Start of Block

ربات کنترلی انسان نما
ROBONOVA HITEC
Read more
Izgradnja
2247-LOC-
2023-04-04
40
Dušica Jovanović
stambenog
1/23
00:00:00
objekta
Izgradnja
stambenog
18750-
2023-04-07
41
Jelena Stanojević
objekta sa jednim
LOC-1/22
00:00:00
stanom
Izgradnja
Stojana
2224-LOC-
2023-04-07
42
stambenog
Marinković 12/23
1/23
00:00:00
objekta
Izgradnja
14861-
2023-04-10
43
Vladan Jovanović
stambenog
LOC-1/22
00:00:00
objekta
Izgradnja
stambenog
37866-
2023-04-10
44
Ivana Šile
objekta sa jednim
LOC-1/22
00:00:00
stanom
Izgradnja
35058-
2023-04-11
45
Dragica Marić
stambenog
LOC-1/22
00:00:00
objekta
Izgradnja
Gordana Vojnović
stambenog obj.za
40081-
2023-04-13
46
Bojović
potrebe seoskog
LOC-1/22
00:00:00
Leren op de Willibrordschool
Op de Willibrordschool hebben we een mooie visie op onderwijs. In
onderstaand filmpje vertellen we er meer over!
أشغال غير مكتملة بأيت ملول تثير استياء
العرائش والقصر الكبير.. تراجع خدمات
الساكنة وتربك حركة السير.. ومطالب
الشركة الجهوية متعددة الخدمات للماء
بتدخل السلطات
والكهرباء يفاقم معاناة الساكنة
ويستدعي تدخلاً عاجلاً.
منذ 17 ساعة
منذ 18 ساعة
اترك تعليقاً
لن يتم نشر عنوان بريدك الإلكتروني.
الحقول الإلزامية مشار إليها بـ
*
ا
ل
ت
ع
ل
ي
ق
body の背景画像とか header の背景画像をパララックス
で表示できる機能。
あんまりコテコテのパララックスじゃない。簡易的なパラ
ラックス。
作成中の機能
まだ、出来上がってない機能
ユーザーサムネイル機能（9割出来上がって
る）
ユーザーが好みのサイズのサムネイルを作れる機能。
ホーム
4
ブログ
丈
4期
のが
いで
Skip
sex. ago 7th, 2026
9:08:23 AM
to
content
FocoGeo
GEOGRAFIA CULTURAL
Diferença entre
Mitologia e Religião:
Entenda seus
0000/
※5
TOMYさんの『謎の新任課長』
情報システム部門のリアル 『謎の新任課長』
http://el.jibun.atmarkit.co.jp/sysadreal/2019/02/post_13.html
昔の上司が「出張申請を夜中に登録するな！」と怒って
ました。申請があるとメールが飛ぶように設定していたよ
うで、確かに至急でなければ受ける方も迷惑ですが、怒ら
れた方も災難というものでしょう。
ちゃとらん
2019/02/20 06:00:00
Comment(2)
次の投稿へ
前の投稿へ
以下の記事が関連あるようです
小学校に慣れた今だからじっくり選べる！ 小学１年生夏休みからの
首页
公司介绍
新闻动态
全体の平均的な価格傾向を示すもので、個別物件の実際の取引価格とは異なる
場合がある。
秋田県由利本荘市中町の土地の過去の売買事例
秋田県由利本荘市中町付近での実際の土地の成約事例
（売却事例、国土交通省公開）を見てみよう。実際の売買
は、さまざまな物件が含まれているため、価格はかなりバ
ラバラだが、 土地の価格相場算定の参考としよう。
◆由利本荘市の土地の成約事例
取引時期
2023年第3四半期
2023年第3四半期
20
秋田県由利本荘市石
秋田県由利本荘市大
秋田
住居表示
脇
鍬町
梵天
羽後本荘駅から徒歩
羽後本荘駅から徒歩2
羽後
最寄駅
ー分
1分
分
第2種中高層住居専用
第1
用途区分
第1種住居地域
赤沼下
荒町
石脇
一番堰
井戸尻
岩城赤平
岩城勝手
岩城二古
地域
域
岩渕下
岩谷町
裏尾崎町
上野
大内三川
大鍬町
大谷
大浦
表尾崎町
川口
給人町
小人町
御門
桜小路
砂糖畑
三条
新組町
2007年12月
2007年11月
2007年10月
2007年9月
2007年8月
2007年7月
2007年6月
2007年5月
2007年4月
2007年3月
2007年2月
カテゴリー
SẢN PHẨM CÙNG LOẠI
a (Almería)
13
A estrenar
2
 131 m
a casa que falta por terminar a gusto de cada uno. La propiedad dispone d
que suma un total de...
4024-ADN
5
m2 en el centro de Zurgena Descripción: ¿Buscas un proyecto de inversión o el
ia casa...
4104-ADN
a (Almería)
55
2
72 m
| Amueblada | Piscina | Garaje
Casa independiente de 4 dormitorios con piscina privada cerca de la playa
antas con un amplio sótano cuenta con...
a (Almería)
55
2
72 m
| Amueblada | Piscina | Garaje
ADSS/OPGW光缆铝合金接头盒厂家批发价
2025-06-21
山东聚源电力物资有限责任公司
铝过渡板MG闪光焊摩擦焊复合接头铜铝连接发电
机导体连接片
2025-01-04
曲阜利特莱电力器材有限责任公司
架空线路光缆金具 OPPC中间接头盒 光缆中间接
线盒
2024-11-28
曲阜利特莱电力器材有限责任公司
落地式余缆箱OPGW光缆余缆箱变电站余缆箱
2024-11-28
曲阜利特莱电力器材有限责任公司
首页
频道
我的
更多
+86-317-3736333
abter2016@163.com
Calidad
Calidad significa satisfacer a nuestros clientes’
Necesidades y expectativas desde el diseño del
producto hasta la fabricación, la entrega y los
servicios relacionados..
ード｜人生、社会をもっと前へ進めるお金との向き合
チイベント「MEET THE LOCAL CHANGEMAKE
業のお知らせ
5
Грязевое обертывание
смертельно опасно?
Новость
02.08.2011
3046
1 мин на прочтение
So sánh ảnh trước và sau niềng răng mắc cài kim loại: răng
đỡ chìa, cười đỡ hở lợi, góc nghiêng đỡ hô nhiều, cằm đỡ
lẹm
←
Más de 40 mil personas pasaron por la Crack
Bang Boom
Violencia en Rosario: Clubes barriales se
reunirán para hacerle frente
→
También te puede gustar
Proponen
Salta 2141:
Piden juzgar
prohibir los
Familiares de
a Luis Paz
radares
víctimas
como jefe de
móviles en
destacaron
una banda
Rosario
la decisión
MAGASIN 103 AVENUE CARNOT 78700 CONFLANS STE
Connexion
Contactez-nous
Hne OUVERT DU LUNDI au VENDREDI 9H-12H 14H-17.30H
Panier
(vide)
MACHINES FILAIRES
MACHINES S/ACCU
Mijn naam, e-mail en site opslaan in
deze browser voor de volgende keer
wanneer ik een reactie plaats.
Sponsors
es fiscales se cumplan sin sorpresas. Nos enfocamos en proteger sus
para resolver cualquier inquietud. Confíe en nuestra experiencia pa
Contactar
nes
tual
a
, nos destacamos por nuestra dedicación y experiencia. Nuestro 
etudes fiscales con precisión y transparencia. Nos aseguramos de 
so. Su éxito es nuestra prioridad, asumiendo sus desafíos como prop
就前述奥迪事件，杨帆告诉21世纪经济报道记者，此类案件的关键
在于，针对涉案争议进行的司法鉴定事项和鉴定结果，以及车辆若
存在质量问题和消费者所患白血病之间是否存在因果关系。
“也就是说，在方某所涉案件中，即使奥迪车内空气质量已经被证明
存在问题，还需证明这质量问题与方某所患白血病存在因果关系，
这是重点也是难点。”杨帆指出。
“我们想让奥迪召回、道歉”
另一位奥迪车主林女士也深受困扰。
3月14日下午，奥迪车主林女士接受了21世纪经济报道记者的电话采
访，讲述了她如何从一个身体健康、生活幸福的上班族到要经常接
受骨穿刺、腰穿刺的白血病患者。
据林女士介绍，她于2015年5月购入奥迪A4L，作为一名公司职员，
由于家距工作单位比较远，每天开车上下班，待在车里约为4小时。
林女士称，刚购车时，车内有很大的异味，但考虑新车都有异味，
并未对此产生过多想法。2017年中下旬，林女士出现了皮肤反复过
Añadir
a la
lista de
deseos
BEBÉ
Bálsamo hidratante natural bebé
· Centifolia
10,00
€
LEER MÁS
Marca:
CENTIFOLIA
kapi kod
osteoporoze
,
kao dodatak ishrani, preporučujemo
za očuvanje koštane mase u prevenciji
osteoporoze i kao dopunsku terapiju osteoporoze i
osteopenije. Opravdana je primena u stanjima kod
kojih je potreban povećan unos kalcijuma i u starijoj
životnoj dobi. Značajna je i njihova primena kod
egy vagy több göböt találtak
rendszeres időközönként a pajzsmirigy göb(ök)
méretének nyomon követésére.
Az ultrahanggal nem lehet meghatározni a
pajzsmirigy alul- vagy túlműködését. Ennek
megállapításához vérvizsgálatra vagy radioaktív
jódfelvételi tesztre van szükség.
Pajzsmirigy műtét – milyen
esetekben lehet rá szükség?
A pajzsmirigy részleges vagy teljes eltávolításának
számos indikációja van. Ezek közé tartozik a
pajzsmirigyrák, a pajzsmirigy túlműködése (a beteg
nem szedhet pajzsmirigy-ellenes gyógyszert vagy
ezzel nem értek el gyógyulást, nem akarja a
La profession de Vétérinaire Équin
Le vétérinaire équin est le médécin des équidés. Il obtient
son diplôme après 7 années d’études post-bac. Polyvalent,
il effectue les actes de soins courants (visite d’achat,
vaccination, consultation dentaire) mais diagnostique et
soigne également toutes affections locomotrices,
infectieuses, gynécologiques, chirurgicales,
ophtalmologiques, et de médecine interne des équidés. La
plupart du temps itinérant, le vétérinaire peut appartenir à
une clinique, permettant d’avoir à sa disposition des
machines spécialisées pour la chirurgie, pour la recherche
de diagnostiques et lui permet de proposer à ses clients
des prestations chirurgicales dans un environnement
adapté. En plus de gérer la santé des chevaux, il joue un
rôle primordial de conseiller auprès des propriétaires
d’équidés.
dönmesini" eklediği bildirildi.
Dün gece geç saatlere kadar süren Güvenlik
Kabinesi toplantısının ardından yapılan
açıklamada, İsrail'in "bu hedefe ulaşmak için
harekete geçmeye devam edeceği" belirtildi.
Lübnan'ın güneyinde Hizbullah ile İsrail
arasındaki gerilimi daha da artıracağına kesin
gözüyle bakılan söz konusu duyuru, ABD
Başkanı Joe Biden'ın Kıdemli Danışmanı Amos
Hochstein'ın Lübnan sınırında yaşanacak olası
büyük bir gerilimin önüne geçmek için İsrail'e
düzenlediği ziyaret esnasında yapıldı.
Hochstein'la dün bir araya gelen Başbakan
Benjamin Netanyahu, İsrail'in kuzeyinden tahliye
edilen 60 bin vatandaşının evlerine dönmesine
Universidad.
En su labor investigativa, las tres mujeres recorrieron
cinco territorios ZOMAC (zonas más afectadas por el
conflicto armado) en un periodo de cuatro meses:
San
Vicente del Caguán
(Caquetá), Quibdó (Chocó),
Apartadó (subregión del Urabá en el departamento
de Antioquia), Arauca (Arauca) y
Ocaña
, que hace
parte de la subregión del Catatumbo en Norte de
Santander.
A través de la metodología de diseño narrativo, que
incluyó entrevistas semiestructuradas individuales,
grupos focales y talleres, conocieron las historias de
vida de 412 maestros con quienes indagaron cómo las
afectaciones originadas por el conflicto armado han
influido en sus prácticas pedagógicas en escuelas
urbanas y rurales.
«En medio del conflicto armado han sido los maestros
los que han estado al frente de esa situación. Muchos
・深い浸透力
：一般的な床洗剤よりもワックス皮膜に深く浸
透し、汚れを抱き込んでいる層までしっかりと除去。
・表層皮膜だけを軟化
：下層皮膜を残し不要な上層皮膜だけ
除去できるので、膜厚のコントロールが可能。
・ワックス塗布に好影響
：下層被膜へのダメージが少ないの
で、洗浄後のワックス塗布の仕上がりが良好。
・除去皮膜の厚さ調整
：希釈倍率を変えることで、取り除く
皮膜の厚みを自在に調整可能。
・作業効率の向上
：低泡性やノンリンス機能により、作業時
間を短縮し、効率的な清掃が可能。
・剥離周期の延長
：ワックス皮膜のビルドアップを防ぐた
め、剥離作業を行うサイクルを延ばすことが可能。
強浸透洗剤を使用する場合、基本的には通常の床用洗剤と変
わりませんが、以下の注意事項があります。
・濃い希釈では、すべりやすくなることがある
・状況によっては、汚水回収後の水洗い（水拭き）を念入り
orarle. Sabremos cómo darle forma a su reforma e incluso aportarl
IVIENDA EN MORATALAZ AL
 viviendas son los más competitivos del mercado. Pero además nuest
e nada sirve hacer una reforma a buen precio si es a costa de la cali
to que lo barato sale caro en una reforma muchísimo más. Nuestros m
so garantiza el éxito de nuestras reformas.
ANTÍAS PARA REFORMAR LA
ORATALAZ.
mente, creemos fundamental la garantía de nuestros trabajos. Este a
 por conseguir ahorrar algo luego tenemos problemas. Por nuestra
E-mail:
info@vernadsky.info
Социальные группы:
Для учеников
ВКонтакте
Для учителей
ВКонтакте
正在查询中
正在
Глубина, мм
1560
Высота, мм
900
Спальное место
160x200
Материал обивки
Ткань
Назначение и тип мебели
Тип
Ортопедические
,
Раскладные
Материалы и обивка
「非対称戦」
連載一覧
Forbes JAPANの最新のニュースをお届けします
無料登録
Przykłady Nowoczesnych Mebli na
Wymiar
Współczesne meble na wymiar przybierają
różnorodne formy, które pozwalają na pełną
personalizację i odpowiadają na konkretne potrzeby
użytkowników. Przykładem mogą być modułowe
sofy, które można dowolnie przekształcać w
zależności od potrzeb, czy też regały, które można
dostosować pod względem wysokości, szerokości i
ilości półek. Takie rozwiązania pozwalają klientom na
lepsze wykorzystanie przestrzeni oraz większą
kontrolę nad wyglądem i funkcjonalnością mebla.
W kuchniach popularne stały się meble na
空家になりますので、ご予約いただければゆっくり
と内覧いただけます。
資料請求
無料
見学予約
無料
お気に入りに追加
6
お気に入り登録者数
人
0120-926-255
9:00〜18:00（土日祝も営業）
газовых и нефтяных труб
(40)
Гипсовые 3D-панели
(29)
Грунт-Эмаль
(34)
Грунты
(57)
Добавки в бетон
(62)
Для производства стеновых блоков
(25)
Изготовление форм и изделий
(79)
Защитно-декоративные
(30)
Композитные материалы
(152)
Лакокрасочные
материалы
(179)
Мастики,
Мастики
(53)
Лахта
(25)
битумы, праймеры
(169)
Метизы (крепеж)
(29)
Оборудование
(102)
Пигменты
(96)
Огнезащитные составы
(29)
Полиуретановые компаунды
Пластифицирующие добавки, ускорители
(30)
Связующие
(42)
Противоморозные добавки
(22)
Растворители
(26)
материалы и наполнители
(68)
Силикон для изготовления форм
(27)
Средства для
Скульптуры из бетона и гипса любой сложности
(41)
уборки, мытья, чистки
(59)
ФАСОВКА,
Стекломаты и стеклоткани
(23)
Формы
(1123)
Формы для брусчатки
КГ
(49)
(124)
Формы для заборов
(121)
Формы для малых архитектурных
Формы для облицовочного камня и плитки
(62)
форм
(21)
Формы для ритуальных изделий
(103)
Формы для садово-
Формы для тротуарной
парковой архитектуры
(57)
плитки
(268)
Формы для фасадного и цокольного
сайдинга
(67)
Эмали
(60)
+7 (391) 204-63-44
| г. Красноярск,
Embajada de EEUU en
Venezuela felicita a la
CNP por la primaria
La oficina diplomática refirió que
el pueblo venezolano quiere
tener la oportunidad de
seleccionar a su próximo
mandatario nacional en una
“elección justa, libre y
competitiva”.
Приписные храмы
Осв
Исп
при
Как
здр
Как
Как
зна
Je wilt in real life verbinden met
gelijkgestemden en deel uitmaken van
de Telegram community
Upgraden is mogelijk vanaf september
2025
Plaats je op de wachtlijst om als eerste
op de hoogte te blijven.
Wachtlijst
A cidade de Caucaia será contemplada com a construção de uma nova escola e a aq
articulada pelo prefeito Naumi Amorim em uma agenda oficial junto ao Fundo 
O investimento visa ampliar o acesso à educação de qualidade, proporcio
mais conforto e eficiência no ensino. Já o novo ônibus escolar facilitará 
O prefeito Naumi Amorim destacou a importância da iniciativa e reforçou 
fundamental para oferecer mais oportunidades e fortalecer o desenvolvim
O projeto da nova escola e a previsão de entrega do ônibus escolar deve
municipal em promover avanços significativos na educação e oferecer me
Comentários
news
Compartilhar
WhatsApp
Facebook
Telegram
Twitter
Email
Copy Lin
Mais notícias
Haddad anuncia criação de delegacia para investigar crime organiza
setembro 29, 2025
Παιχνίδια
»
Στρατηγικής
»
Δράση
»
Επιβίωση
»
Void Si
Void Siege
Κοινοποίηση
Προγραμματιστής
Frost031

End of Block

**Instructions for the task**
All of the lines above that carry the string "équidés" need to be found and copied.

**Response to this exercise**
Le vétérinaire équin est le médécin des équidés. Il obtient
ophtalmologiques, et de médecine interne des équidés. La
d’équidés.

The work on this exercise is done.